Por outro lado, “é a sede em querer gravar e mostrar que estou a trabalhar, fazer coisas, [que] estou vivo”, disse Paulo Bragança, de 46 anos, natural de Luanda, que declarou que “não é fadista quem quer”.
“O fadista por excelência, e por condição, só partilha aquilo que é. O fadista não pode ser fabricado. Se for fabricado, não é autêntico, não é verdadeiro. Não há fábrica de fadistas. O fadista inventou-se a ele próprio”, disse Paulo Bragança.
“Cativo” é constituído por sete temas, um deles inédito, um cantado em gaélico e três gravados ao vivo, no festival Caixa Alfama, em setembro passado, e antecipa o próximo disco que se intitulará “Idílio”, e que deve sair no verão.
Os três primeiros temas – “Rosa da Noite” (José Carlos Ary dos Santos/Joaquim Luís Gomes), “Biografia do Fado” (Frederico de Brito) e o inédito “Peregrino” (Carlos Maria Trindade/Paulo Bragança) – são “uma espécie de autobiografia” do fadista.
O disco inclui ainda novas versões, gravadas no Caixa Alfama, de “Remar, Remar”, do repertório dos Xutos & Pontapés, “Soldado” (Francisco José Resende) e “Mistérios do Fado” (João Monge/Manuel Paulo), temas que Paulo Bragança afirma que “não são do repertório do fado, mas quem o canta é fadista e além do mais, está lá tudo nas suas letras sobre o fado". Por isso, "podiam ser fados”, garante.
O sétimo tema é do cancioneiro tradicional da Irlanda, país onde Paulo Bragança viveu, quando saiu de Portugal e se afastou das lides musicais.

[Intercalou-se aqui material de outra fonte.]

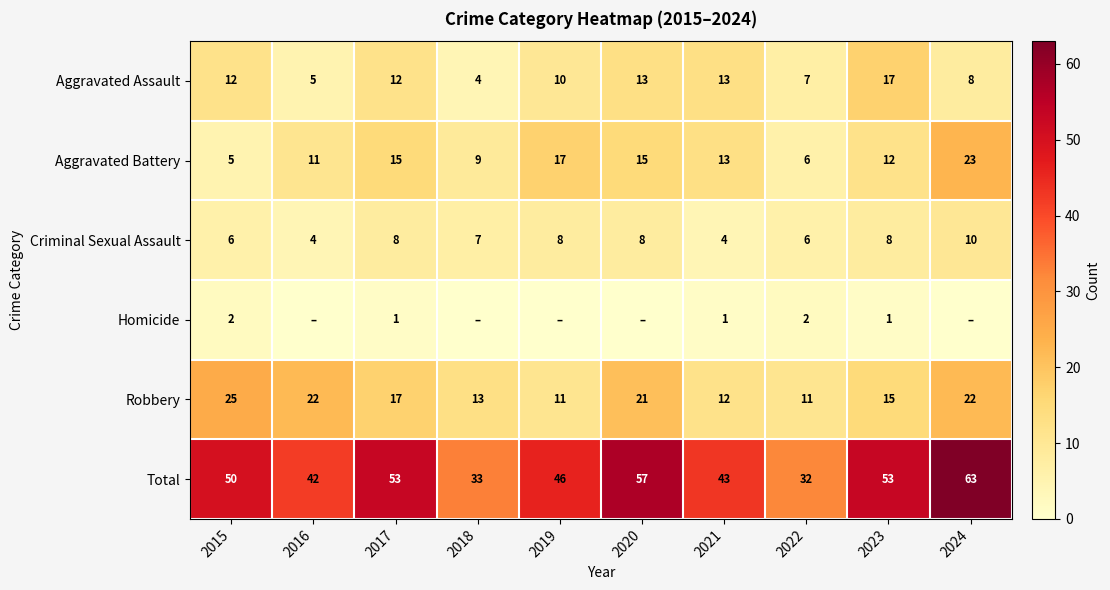

Where is Criminal Sexual Assault nearest to the value 7?

2018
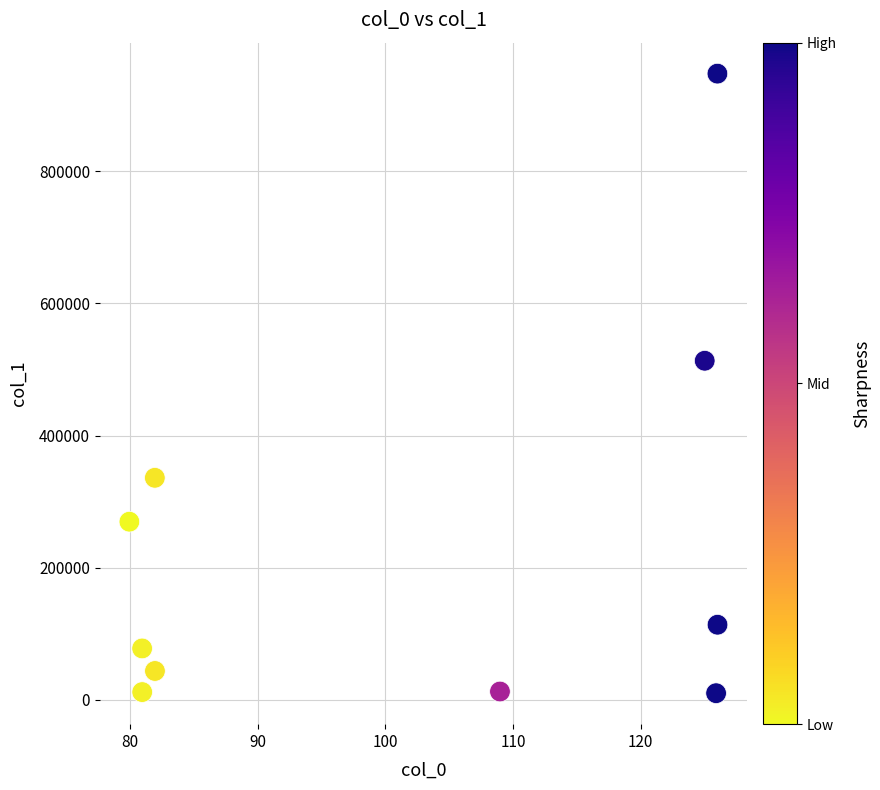

What is the range of X values (max minus min)?

46.1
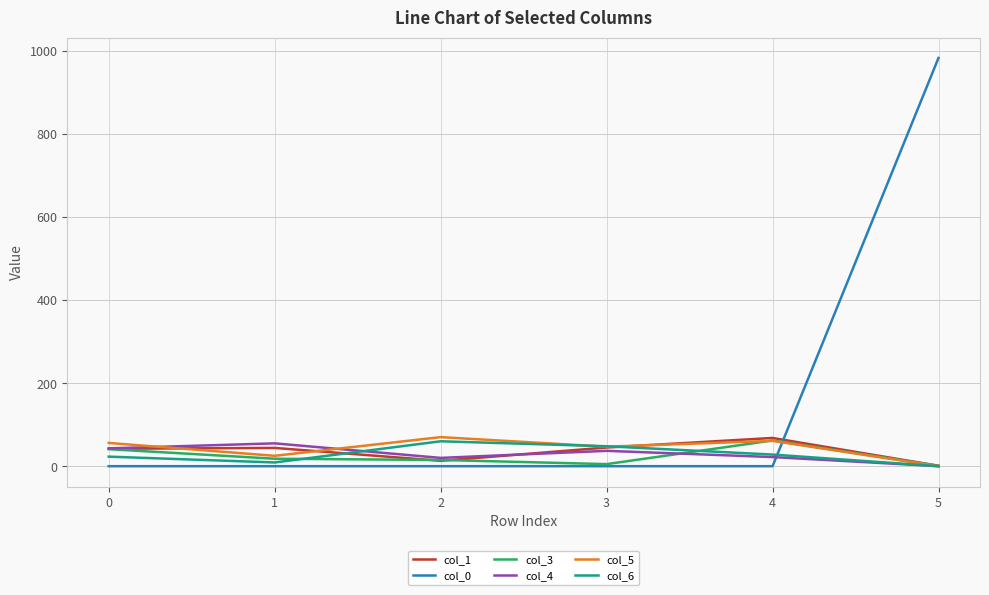

What is the sum of all col_6 values?

168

O tema intitula-se "Caoineadh Na Dtrí Mhuíre”, que significa “Lamento”, e retrata a descida de Cristo da Cruz, ajudado pelas mulheres.
“Ouvi este tema numa missa de Sexta-Feira da Paixão, em Dublin, e achei que estava ali o fado inteiro”, afirmou.
Em declarações à agência Lusa, o fadista disse que fazia questão de a parte celta estar presente neste EP. "Vivi lá [na Irlanda] muito tempo, e não podia deixar de trazer aquele fado que eles têm”.
Paulo Bragança recorda a herança celta que se encontra em Trás-os-Montes e na Beira Baixa.
Neste tema Paulo Bragança é acompanhado pelo grupo de oito adufeiras, Adufe & Alguidar.
No álbum de Paulo Bragança conta com a participação de Sandro Costa e Bruno Mira, na guitarra portuguesa, Tiago Silva, na viola, André Santos, na guitarra clássica, Jorge Carreiro, no contrabaixo, Carlos Maria Trindade, nas teclas, entre outros músicos como Alexandre Tavres, e Julyo D'Agostino.
Paulo Bragança, que foi apontado na década de 1990 como "inovador" e "rebelde", e que chamou à atenção de músicos como David Byrne, com quem gravou, questionado sobre a cena muiscal fadista, afirmou: “Há muita gente, até com qualidade, mas ressalvo que os músicos, guitarristas, têm muito talento, têm muito afinco e trabalham com paixão”.
Todavia, o músico considera que os projetos musicais na área do fado “não têm nada de novo, é muito ‘déjà vu’, não há nada que a Amália Rodrigues não tivesse alguma vez feito”.
Paulo Bragança afirmou que pode ser arrogância sua, mas considera que os artistas estão “um bocadinho perdidos e há um deslumbramento".
"Devia haver mais seriedade estética no que se faz, e obedecer àquilo que se é. No panorama atual, apesar de haver muita gente, acho que há um deslumbramento, e não é de ir por aí. Acho que deviam procurar ser mais genuínos, mas eu não sou dono de verdade nenhuma”.
O criador de "Fado Mudado" defendeu que, em termos de composição musical, “há uma linha, e que muitas vezes o menos é mais”.
“Atualmente faz-se um 'guisado' com tudo, peixe, batatas, massa, arroz” e, sublinhou, “não é pelo facto de se colocar um acordeão, uns ferrinhos, umas vozes, ou algo mais pop, que se muda, ou se torna novo ou contemporâneo, mas sim pelo que é verdade, pois fala por si”.